The Clean Energy Incentive Program, which DEP has stated they wish to incorporate into their state plan, and the Federal Implementation Plan have yet to be published by the EPA. Furthermore, given Pennsylvania’s current fiscal status, there are serious concerns regarding the resources that will be wasted attempting to develop a compliance plan, at the expense of the taxpayers, for a rule that may significantly be altered or thrown out entirely by the Federal Courts.
Pennsylvania ranks first and second nationally in energy production and exports. Whether or not DEP has been privy to the EPA and National Governor’s Association’s compliance plan modeling, the industry’s importance to the Commonwealth for sales revenue, jobs and the economy should be reason enough to not be the poster child for rushed compliance with a regulation that inserts Federal oversight into Pennsylvania’s energy economy.
When questioned, there have been several reasons the Wolf Administration has used to justify their decision to forgo the two-year extension. See the fact check below and click here to download.

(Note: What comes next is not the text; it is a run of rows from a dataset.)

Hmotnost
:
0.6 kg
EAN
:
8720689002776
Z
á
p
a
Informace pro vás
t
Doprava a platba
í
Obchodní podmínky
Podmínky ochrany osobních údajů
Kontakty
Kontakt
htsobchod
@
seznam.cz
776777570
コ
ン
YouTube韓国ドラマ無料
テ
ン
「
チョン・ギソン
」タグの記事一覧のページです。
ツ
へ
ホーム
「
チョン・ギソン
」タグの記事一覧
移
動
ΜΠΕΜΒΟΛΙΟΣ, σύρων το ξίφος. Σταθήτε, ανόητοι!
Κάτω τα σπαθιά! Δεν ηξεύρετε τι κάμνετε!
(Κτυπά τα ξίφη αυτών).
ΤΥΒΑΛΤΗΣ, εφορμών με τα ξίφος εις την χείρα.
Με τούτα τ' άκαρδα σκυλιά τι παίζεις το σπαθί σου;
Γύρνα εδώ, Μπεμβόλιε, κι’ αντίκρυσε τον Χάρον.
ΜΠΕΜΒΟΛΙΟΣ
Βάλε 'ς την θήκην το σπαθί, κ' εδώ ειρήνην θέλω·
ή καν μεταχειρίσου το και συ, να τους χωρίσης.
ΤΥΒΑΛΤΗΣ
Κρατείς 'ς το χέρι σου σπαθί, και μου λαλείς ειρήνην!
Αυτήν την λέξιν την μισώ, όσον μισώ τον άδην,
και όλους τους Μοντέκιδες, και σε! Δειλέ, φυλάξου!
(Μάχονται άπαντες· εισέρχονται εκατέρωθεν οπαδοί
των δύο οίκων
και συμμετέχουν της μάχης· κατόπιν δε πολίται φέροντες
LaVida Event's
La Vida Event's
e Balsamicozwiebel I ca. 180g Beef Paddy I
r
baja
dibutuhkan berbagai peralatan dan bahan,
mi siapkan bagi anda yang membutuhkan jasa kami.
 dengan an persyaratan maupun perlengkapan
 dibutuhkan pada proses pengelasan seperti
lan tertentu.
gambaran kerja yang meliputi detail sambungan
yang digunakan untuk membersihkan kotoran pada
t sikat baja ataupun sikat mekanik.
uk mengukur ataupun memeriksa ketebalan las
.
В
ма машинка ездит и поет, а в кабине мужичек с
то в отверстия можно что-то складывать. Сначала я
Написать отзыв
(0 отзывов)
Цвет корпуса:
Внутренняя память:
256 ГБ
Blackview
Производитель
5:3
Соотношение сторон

To address Mark Szybist’s claim on the Natural Resources Defense Council blog that the Pennsylvania Coal Alliance has misrepresented the generation data in the above fact sheet, it is important to note that this includes Pennsylvania gross generation, not just generation capacity. This is an important distinction as generators do not operate at their full capacity on a 24/7 basis and this is what was actually generated in Pennsylvania. According to the Energy Information Administration, in 2014, wind and solar only generated at 34% and 25% of their capacity, respectively. The wind doesn’t always blow and the sun doesn’t always shine, so while they may have the potential to offer X generation, the capacity that they generated in 2014 was only Y.
The $73 billion extension of the Federal Wind and Solar Tax Credit will continue to supply renewable energy sources with the funds necessary to make them viable within the electric market. And in Pennsylvania, the Alternative Energy Portfolio Standard will continue to require utilities to purchase a portion of renewables, regardless of their price.
And as a result, the market will continue to be tilted in favor of renewables and Pennsylvania’s energy landscape will continue to develop and evolve. But for now, decisions should appropriately be left to the Commonwealth’s state and local officials and not federal agencies using regulations to force policy decisions on the state level.
We urge the Wolf Administration to cease compliance plan development until the final legality of the Clean Power Plan is decided.